I think scale is what changes the nature of the thing. At the point where you're having a machine consume billions of documents I don't think you could reasonably call that reading anymore. But what you are doing in my eyes is indexing, and the legal basis for that is heavily dependent on what you do with it.
If a human reads it that would be a reproduction of the work, but if you serve that page as a cache to a human you're okay, usually.
If you compile all that information in a database and use it to answer search queries that's also okay, and nothing forbids you from using machine learning on that data to better answer those search queries.
Both of the above are actually being challenged right now but for the time being they're fine.
But that database is a derivative work, in that it contains copyrighted material and so how you use it matters if you want to avoid infringement — for example a Google employee SSHing to a server to read NYT articles isn't kosher.
What isn't clear is whether the model is a derivative work. Does it contain the information or is it new information created from the training data Sure, if you're clever you could probably encode information in the weights and use it as a fancy zip file but that's a matter of intent. If you use Rewind or Windows Recall and it captures a screenshot of a NYT article and then displays it back to you later is that a reproduction? Surely not. And that's an autonomous system that stores copywritten data and regurgitates it verbatim.
So if it's impractical to actually use it for piracy and it very obviously isn't anyone's intent for it to be used as such then I think it's hard to argue it shouldn't be allowed, even on data that was acquired through back channels.
But copyright is more political than logical so who knows what the legal landscape will be in 5 years, especially when AI companies have every incentive to use their lawyers to pull the ladder up behind them.
Data gets either stolen or freed depending on whether the guy who copied it is someone you dislike or like. Personally, I think that Apple is giving the data more exposure which, as I've been informed many times here, is much more valuable than paying for the data.
The irony of "do it for the exposure" is that everyone who actually wants to pay you in exposure isn't actually going to do that, either because they aren't popular enough to measurably expose you, or because they're so popular that they don't want to share the limelight.

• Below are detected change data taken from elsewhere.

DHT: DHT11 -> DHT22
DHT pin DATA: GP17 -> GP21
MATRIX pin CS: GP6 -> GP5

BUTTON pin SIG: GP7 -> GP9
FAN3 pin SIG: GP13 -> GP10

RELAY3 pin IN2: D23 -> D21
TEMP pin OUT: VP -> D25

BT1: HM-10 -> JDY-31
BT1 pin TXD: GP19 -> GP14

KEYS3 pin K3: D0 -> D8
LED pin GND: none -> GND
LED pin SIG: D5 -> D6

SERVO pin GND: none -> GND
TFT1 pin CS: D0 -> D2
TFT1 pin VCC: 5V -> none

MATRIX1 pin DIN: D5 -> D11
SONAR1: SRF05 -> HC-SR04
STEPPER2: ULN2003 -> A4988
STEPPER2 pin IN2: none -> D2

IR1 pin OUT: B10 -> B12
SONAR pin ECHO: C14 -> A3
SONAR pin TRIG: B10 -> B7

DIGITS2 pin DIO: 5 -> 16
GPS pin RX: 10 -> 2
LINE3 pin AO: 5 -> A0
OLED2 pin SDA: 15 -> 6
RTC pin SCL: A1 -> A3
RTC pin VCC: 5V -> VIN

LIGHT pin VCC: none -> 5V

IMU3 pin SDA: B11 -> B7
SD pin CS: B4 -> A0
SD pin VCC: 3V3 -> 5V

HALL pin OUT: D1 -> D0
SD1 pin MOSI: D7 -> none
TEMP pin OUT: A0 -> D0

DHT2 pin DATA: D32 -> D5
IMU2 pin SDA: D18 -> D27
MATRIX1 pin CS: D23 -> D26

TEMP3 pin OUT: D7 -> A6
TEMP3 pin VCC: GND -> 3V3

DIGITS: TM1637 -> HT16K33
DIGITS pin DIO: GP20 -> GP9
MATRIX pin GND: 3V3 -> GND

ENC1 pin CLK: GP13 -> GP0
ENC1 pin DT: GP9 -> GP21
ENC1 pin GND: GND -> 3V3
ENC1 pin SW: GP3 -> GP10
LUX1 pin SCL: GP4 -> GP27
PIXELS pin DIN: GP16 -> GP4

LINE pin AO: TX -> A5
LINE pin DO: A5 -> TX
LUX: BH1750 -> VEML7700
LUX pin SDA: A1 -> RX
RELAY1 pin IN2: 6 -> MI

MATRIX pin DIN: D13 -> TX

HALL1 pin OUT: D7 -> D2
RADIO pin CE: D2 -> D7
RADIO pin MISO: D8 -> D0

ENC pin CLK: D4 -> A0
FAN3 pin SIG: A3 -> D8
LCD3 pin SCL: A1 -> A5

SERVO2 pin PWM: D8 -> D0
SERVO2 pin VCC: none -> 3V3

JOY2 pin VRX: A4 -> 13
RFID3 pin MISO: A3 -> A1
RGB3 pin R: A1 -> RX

AI is a unique third case in which we have billions of creators and no idea who contributed what parts of the model or any specific outputs. So we can't pay in exposure, aside from a brutally long list of unwilling data subjects that will never be read by anyone. Some of the training data is being regurgitated unmodified and needs to be attributed in full, some of it is just informing a general understanding of grammar and is probably being used under fair use, and yet more might not even wind up having any appreciable effect on the model weights.
None of this matters because nobody actually agreed to be paid in exposure, nor was it ever in any AI company's intent - including Apple - to pay in exposure. Data is free purely because it would be extraordinarily inconvenient if anyone in this space had to pay.
And, for the record, this applies far wider than just image or text generators. Apple is almost surely not the worst offender in the space. For example: all that facial recognition tech your local law enforcement uses? That was trained on your Facebook photos.
No snark intended; I’m seriously asking. If the answer is “no” then where do you draw the line?